L'HYPOCRISIE BUDGETAIRE BURUNDAISE

Par Gratien Rukindikiza

Burundi news, le 06/04/2010

Le budget d'un pays est le miroir du pouvoir. A travers un budget, un pouvoir détermine ses orientations, ses priorités, sa cupidité ou sa rigueur. Un Etat a un pouvoir régalien. Il peut émettre la monnaie, disposer d'une armée et d'une police et faire la justice. Ce pouvoir a un prix et a une place. Un Etat démocratique, populaire, n'oublie pas le peuple ou les autres fonctions pour favoriser ces pouvoirs.

Au Burundi, le budget est à l'image du pouvoir, tout simplement hypocrite. Nous allons détailler cette hypocrisie qui passe par le budget et aussi la dérive budgétaire liée à cette hypocrisie.

Gérer le budget en bonne poche de famille

Il fallait y penser. Un Président qui gère les budgets directement de plusieurs ministères, juste comme il veut. Le budget du ministère de la santé pour les constructions des centres de santé, le budget du ministère de la solidarité nationale pour les distributions des vivres par le Président, le budget du ministère de l'agriculture pour les plantations des arbres fruitiers. Ces budgets ont basculé le plus légalement du monde à la Présidence. Les sociétés fournisseurs appartiennent en fin de compte aux proches du Président ou à lui-même par personne interposée. Le budget revient par la grande poche présidentielle. Ces milliards de francs bu ne sont pas mieux gérés à la Présidence d'autant plus qu'aucun contrôle ne peut être exercé.

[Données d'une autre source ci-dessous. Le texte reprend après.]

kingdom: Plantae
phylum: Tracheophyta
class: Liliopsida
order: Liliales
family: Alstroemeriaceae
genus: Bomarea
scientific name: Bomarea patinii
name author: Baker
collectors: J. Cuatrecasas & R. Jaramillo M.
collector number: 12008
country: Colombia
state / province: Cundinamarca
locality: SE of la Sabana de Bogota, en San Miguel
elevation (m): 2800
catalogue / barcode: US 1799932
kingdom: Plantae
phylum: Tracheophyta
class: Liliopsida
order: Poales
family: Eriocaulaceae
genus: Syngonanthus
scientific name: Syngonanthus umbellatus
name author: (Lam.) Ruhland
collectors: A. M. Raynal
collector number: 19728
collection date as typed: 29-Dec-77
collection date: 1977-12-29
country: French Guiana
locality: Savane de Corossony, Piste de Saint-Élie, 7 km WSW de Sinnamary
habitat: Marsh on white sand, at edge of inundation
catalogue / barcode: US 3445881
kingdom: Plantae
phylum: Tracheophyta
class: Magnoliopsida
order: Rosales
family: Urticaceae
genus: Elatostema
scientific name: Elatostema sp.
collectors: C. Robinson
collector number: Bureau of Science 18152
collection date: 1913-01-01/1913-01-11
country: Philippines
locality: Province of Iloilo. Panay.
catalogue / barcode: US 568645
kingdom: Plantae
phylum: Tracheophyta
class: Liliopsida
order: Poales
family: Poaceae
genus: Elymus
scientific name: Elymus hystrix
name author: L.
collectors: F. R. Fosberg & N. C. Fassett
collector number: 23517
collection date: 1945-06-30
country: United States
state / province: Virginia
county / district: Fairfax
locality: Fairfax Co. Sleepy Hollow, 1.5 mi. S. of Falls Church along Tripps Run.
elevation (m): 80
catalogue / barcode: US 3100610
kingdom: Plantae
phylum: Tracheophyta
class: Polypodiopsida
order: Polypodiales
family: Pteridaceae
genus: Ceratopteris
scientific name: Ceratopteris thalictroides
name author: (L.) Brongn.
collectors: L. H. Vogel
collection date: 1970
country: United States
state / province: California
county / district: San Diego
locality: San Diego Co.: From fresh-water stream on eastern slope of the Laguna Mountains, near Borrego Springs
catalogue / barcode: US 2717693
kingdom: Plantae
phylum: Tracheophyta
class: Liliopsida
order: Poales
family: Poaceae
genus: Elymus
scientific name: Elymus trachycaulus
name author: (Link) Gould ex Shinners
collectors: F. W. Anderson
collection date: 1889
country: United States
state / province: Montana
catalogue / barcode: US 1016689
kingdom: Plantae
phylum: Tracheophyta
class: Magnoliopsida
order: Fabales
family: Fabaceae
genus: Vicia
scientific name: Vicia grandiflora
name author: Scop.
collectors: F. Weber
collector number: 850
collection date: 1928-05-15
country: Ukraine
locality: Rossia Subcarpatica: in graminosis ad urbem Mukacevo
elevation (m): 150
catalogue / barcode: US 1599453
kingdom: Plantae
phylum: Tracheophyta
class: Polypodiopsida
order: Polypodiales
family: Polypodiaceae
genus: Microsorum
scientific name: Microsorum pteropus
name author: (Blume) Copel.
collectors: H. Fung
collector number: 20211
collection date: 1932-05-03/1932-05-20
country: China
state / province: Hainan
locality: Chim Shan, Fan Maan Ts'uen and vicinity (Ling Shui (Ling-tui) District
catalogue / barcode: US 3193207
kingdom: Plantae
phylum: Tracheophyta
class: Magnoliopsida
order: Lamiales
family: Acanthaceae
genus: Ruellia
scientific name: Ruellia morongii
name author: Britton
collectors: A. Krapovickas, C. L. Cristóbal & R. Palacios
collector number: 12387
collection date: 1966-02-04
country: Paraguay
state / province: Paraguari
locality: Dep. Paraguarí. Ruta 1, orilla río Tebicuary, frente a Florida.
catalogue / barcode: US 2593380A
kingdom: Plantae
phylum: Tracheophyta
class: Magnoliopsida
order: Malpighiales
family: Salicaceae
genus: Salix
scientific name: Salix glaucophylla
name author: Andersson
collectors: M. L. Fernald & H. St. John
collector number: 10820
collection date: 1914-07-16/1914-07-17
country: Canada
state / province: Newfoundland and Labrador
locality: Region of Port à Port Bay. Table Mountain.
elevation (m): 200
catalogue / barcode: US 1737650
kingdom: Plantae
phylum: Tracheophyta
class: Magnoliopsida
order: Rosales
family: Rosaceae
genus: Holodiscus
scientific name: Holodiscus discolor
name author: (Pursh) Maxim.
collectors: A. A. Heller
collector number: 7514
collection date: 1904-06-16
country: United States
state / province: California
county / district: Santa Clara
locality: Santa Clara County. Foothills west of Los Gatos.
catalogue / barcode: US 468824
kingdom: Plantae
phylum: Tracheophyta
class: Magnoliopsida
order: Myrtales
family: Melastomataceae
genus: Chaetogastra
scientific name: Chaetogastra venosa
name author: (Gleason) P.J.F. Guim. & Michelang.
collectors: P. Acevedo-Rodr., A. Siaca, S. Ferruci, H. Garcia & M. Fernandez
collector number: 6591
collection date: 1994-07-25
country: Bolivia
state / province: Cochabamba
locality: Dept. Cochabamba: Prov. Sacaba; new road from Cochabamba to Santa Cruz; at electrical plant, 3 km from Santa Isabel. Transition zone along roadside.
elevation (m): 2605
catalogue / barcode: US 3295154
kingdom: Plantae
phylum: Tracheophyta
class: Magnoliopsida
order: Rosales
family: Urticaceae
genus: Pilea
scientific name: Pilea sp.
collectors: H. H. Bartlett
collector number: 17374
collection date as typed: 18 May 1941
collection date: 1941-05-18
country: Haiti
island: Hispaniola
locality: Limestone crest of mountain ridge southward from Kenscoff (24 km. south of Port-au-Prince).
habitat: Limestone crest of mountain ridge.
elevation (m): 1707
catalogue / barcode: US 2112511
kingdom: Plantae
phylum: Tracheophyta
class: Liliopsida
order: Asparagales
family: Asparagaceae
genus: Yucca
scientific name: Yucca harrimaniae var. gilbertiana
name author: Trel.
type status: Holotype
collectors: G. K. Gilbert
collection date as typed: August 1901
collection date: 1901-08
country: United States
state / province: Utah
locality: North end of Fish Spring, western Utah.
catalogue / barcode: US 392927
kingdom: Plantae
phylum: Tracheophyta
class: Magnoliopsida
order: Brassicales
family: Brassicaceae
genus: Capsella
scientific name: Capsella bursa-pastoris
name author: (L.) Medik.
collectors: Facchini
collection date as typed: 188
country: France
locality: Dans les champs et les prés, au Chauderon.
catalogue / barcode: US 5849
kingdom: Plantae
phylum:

La dérivée budgétaire au service du pouvoir à travers les salaires des magistrats et autres

Tout a commencé par l'arrivée au pouvoir du CNDD-FDD. Il fallait mettre en confiance les magistrats et pouvoir embaucher des militants du parti CNDD-FDD dans la magistrature sans qu'ils se pressent de quitter pour avoir plus ailleurs. Un nouveau magistrat peut commencer à 500 000 frs alors qu'un médecin,  il y a quelques mois, était embauché à la sortie de l'école à moins de 150 000 frs.

Il ne fallait pas oublier les policiers et les militaires car les nouveaux venus du CNDD-FDD devaient avoir de bonnes conditions. Il fallait aussi que la police et l'armée soient contentes du pouvoir. Les deux corps devaient fermer les yeux devant des bavures selon le principe de ne pas parler la bouche pleine. Aujourd'hui, un homme de troupe de l'armée gagne de loin plus qu'un capitaine de 1993. Un caporal gagne plus que celui qui sort de l'université. Un fonctionnaire mieux payé sans être sous un régime spécial  payé gagnait il y a un an, 118 000 frs bu. Un colonel gagne plus de 300 000 frs et un directeur d'un service dans un ministère normal gagne moins de 100 000 frs mensuel.

Ces salaires ont explosé le budget de l'Etat. Les autres fonctionnaires réclament justice, à juste titre. Pourquoi un juriste gagnerait-il à la magistrature trois fois plus que son collègue à l'Université qui est fonctionnaire? Quand on sait que l'Etat burundais finance son budget à 55 % par des aides de la communauté internationale, on a du mal à comprendre cette attitude salariale.

L'autopromotion salariale ou le ridicule qui ne tue pas

Comble de l'ironie, ce sont les députés qui votent les lois, qui sont des représentants du peuple, qui s'octroient des cadeaux de départ. Ces mêmes députés n'ont pas fait de proposition pour sauver de la famine la population de Kirundo. Le cadeau de départ sera donné aux ministres, au Président et les vice-Présidents.

Tous les ministres payés au noir, ni vu, ni connu!

Ces derniers jours, il y a eu beaucoup  d'écrits concernant les ministres qui gagnent deux fois leurs salaires. Quelle hypocrisie, quelle mensonge! Tous les ministres gagnent trois fois ou quatre fois leurs salaires. En dehors de leurs salaires officiels de 350 000 frs, les ministres se présentent à la caisse à la fin de chaque mois à la Présidence, au cabinet du Président. Chaque ministre reçoit plus d'un million de francs bu dans une enveloppe et sans rien signer. 

Cet argent au noir est en réalité le vrai salaire. Il est prélevé sur le budget de la caisse noire de la Documentation.  Une vraie hypocrisie! Pourquoi ne pas les payer en salaires officiellement? Pour montrer que le ministre burundais est mal payé?

L'hypocrisie est aussi du cynisme dans le cas budgétaire burundais. Face à la misère du peuple, face à la pauvreté de plusieurs fonctionnaires, ces salaires aux corps nantis sonnent comme de l'irresponsabilité.